_Document segment_
What is the relationship between the grand narratives that have guided humanity and the concrete institutions and technologies that perpetuate them? Who decides where politics ends and governance begins? How do the systems we build to order our world end up limiting or expanding our capacity to imagine new ones?
Issue contributors Jaya Klara Brekke, Christina Lu, and Gary Zhexi Zhang will discuss these questions in a conversation chaired by editor Guy Mackinnon-Little.
Following the conversation will be a drinks reception featuring music from Mouna Press.
Doors at seven. Panel at eight. Free with RSVP.
About the Speakers:
Christina Lu is an AI researcher, technologist, and artist working via technical proposals, philosophical implications, and narrative infrastructures. She is currently completing a PhD with Oxford University’s Human-Centred AI group. Previously, she was a software engineer and sociotechnical researcher at Google DeepMind.
Jaya Klara Brekke is chief strategy officer at Nym, a noise-generating network that secures people’s digital footprint in the age of AI-powered profiling and targeting. She holds a PhD in digital geography from Durham University and writes and speaks extensively on power and the political economies of digital and decentralized systems.

_Tasks to perform_
**a)** Answer these questions from the event announcement, one per line:
(i) Who chairs the conversation?
(ii) At what time does the panel begin?
(iii) At which university is Christina Lu completing a PhD?
**b)** Print the stretch of the event announcement from "What is the" through "from Mouna Press.".
**c)** Proceed with the event announcement from where it stops.
This material isn't needed for anything asked here.

(Extracted records)
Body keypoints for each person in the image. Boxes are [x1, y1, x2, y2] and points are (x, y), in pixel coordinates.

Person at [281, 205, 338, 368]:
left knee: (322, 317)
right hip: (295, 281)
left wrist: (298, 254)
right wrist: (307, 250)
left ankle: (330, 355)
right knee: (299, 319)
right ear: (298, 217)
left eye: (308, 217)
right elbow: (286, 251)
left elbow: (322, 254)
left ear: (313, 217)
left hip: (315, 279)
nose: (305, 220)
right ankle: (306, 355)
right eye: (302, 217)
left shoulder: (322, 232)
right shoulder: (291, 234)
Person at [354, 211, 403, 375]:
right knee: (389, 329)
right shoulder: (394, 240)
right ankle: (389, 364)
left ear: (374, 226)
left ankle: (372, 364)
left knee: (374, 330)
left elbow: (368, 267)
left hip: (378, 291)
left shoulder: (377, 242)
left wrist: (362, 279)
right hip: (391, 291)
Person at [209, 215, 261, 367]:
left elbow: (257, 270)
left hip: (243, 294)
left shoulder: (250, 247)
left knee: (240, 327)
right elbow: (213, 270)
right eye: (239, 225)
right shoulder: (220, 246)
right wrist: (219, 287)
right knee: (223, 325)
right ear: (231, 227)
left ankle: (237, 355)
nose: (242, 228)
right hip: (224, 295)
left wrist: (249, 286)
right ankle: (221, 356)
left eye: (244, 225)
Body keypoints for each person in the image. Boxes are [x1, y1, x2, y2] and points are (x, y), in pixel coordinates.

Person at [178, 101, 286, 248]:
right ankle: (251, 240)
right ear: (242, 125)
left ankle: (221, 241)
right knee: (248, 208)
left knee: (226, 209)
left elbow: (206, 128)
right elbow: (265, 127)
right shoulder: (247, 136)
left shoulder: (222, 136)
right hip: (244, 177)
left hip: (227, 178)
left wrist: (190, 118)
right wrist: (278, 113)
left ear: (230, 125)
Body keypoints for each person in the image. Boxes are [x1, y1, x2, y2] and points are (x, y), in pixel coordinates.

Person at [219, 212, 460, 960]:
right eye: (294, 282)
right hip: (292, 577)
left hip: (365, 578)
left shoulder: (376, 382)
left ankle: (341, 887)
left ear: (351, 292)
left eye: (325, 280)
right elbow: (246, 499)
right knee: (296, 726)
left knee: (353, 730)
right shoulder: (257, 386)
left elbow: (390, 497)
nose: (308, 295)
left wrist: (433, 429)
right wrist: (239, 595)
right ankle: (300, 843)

_Outputs by task_
**a)**
(i) Guy Mackinnon-Little
(ii) Eight
(iii) Oxford University

**b)**
What is the relationship between the grand narratives that have guided humanity and the concrete institutions and technologies that perpetuate them? Who decides where politics ends and governance begins? How do the systems we build to order our world end up limiting or expanding our capacity to imagine new ones?
Issue contributors Jaya Klara Brekke, Christina Lu, and Gary Zhexi Zhang will discuss these questions in a conversation chaired by editor Guy Mackinnon-Little.
Following the conversation will be a drinks reception featuring music from Mouna Press.

**c)**
Gary Zhexi Zhang is an artist and writer exploring connections between cosmology, technology, and economy. He edited Catastrophe Time! (2023), produced the opera Dead Cat Bounce (2022), and has lectured at Goldsmiths and Parsons School of Design.
About Combinations:
Combinations is a publication of the RadicalxChange Foundation, exploring new ideas about economics, democracy, and the relationship between technology and power. Combinations examines institutional reconfigurations that point to attractive possible futures for technologically mature societies—eschewing compounding power concentrations and opening up routes for more participatory paradigms.
Its first issue, Myth & Mechanism, features contributions from Rana Dasgupta, E. Glen Weyl, Divya Siddarth, Anne-Marie Slaughter, Gary Zhexi Zhang, Matt Prewitt, Jack Henderson, Christina Lu, J.H.H. Weiler, and Jaya Klara Brekke.